- Written request -
Please lay out everything from the start of the items down through the line containing "అప్లికేషన్లలో", both ends included, as a Markdown table. Use the columns Row and Text: give each nonblank line its row number, leave out blank lines, and include nothing past that line.

- Stored data -
***

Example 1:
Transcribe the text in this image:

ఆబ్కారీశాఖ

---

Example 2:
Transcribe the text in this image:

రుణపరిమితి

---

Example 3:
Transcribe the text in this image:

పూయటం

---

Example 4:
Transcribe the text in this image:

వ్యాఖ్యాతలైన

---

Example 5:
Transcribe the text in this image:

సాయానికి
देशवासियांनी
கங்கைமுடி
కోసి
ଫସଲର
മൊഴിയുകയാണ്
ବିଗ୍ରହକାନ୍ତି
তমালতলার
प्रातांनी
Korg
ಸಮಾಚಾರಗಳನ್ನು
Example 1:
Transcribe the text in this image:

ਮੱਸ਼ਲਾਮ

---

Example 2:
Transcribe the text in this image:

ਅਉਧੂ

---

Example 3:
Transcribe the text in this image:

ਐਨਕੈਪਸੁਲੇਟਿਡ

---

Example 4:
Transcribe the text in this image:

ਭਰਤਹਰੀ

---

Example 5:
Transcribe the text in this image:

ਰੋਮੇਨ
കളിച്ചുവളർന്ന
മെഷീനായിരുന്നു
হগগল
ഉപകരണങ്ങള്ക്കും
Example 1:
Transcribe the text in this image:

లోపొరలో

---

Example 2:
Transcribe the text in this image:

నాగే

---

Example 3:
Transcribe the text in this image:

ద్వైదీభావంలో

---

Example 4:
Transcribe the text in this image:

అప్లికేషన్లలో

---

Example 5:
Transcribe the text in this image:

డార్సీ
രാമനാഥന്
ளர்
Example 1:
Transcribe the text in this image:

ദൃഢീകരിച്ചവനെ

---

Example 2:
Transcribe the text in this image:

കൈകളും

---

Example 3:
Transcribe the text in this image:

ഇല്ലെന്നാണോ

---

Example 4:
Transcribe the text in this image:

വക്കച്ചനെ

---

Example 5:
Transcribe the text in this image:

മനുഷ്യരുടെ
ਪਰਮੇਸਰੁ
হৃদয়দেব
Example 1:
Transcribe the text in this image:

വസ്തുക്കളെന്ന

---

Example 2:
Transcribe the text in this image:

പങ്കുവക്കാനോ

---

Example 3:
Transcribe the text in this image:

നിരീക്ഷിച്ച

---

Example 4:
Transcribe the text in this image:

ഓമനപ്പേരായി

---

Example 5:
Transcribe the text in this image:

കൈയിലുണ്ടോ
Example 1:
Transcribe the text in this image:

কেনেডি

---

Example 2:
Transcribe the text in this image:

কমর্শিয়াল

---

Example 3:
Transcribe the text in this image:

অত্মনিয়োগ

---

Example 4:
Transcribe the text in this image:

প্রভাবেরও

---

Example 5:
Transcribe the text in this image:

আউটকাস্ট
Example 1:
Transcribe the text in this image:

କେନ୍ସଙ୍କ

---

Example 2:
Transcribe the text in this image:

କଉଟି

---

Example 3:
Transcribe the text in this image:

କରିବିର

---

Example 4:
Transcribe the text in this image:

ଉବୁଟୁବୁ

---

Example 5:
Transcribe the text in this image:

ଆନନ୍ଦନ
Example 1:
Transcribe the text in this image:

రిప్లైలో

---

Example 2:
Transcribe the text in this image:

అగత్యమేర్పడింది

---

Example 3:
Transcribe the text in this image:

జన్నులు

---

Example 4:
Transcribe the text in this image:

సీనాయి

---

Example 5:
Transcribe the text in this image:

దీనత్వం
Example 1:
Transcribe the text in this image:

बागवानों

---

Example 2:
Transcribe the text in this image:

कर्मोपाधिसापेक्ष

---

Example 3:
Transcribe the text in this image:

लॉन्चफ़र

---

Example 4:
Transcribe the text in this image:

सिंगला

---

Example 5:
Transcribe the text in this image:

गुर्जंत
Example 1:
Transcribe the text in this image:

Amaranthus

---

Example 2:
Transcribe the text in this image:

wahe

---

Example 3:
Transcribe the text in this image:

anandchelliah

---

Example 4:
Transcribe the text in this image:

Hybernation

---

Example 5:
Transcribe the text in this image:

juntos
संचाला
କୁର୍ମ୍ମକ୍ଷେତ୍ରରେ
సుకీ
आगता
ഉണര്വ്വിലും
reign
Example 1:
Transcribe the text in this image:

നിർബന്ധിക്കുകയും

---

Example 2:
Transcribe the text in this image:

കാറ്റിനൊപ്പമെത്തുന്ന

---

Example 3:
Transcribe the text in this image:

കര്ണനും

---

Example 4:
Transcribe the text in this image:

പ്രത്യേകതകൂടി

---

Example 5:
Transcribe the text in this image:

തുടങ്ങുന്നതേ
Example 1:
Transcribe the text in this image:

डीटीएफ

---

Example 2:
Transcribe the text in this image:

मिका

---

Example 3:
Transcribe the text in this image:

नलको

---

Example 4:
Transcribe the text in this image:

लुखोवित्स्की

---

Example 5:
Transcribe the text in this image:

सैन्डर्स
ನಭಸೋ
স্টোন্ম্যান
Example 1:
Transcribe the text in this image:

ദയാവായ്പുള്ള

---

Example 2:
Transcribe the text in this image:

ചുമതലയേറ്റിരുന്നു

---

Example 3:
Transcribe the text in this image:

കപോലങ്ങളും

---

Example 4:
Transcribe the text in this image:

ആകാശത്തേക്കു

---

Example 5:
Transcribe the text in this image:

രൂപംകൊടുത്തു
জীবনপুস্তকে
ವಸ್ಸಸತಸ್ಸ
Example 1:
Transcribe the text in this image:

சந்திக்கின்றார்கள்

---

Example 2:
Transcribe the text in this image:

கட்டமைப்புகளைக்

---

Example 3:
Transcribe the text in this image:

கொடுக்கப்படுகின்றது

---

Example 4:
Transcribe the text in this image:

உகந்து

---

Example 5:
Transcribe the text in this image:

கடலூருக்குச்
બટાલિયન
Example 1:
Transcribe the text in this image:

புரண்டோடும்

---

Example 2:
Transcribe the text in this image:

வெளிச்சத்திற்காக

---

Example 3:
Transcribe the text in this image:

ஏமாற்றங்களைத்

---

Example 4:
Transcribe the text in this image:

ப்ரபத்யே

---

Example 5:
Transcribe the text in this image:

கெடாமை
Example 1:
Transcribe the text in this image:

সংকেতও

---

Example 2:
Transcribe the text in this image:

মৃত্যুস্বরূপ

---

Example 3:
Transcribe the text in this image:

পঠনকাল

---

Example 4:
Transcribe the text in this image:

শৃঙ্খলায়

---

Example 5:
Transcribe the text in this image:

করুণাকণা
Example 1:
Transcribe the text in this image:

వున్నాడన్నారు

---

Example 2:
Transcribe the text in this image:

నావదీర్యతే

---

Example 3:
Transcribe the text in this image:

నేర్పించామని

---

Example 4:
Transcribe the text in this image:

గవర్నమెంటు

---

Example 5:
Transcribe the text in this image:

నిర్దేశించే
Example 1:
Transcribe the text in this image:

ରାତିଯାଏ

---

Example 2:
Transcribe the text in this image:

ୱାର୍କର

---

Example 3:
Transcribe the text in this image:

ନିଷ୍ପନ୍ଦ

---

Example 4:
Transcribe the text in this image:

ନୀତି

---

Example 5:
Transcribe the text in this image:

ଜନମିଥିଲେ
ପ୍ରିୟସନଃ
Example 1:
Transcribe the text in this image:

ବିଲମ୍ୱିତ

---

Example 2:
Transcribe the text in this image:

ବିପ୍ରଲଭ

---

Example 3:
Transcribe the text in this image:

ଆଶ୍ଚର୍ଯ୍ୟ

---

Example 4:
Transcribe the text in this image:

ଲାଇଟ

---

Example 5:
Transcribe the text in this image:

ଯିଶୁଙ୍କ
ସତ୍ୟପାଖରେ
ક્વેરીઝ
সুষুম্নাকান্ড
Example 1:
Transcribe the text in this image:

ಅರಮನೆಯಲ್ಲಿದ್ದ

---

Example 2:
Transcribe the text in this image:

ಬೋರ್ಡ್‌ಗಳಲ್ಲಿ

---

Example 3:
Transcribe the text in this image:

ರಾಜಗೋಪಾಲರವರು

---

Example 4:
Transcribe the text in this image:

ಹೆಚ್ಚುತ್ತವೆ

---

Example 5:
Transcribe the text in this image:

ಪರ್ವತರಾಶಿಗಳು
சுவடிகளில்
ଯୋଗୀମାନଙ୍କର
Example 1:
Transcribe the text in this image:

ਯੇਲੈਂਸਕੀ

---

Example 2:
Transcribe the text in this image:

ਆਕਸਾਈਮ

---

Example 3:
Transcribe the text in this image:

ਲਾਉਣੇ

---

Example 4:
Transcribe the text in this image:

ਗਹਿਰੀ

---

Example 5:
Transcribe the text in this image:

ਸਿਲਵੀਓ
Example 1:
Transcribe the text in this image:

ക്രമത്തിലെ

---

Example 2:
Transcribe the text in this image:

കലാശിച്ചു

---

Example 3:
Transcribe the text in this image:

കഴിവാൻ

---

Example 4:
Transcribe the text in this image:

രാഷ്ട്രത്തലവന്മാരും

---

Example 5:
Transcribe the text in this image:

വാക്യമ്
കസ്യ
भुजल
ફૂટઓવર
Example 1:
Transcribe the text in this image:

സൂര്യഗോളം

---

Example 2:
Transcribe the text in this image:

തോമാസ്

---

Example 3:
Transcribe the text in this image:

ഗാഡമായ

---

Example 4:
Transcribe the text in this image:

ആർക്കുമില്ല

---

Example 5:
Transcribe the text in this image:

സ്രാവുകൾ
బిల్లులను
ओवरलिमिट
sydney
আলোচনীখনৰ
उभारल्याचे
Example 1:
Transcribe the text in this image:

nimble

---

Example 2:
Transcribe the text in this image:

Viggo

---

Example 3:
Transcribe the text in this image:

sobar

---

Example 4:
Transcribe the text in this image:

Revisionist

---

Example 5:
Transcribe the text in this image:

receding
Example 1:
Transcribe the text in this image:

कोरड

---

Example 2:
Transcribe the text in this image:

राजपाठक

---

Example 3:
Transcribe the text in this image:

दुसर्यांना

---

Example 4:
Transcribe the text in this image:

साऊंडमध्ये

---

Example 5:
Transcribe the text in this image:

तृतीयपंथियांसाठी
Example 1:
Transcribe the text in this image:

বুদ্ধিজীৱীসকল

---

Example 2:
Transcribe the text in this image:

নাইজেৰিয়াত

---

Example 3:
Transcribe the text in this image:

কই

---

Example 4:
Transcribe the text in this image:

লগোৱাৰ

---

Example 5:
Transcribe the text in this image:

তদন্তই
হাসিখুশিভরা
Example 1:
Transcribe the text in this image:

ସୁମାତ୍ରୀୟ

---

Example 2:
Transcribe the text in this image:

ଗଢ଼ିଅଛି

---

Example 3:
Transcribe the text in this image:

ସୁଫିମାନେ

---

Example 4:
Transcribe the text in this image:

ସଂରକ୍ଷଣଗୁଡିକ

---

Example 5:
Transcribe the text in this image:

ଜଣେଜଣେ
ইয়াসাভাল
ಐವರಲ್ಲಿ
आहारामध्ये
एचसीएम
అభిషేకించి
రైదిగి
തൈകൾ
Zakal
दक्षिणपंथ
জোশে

***

- Reply -
| Row | Text |
|---|---|
| 1 | Example 1: |
| 2 | Transcribe the text in this image: |
| 3 | ఆబ్కారీశాఖ |
| 4 | --- |
| 5 | Example 2: |
| 6 | Transcribe the text in this image: |
| 7 | రుణపరిమితి |
| 8 | --- |
| 9 | Example 3: |
| 10 | Transcribe the text in this image: |
| 11 | పూయటం |
| 12 | --- |
| 13 | Example 4: |
| 14 | Transcribe the text in this image: |
| 15 | వ్యాఖ్యాతలైన |
| 16 | --- |
| 17 | Example 5: |
| 18 | Transcribe the text in this image: |
| 19 | సాయానికి |
| 20 | देशवासियांनी |
| 21 | கங்கைமுடி |
| 22 | కోసి |
| 23 | ଫସଲର |
| 24 | മൊഴിയുകയാണ് |
| 25 | ବିଗ୍ରହକାନ୍ତି |
| 26 | তমালতলার |
| 27 | प्रातांनी |
| 28 | Korg |
| 29 | ಸಮಾಚಾರಗಳನ್ನು |
| 30 | Example 1: |
| 31 | Transcribe the text in this image: |
| 32 | ਮੱਸ਼ਲਾਮ |
| 33 | --- |
| 34 | Example 2: |
| 35 | Transcribe the text in this image: |
| 36 | ਅਉਧੂ |
| 37 | --- |
| 38 | Example 3: |
| 39 | Transcribe the text in this image: |
| 40 | ਐਨਕੈਪਸੁਲੇਟਿਡ |
| 41 | --- |
| 42 | Example 4: |
| 43 | Transcribe the text in this image: |
| 44 | ਭਰਤਹਰੀ |
| 45 | --- |
| 46 | Example 5: |
| 47 | Transcribe the text in this image: |
| 48 | ਰੋਮੇਨ |
| 49 | കളിച്ചുവളർന്ന |
| 50 | മെഷീനായിരുന്നു |
| 51 | হগগল |
| 52 | ഉപകരണങ്ങള്ക്കും |
| 53 | Example 1: |
| 54 | Transcribe the text in this image: |
| 55 | లోపొరలో |
| 56 | --- |
| 57 | Example 2: |
| 58 | Transcribe the text in this image: |
| 59 | నాగే |
| 60 | --- |
| 61 | Example 3: |
| 62 | Transcribe the text in this image: |
| 63 | ద్వైదీభావంలో |
| 64 | --- |
| 65 | Example 4: |
| 66 | Transcribe the text in this image: |
| 67 | అప్లికేషన్లలో |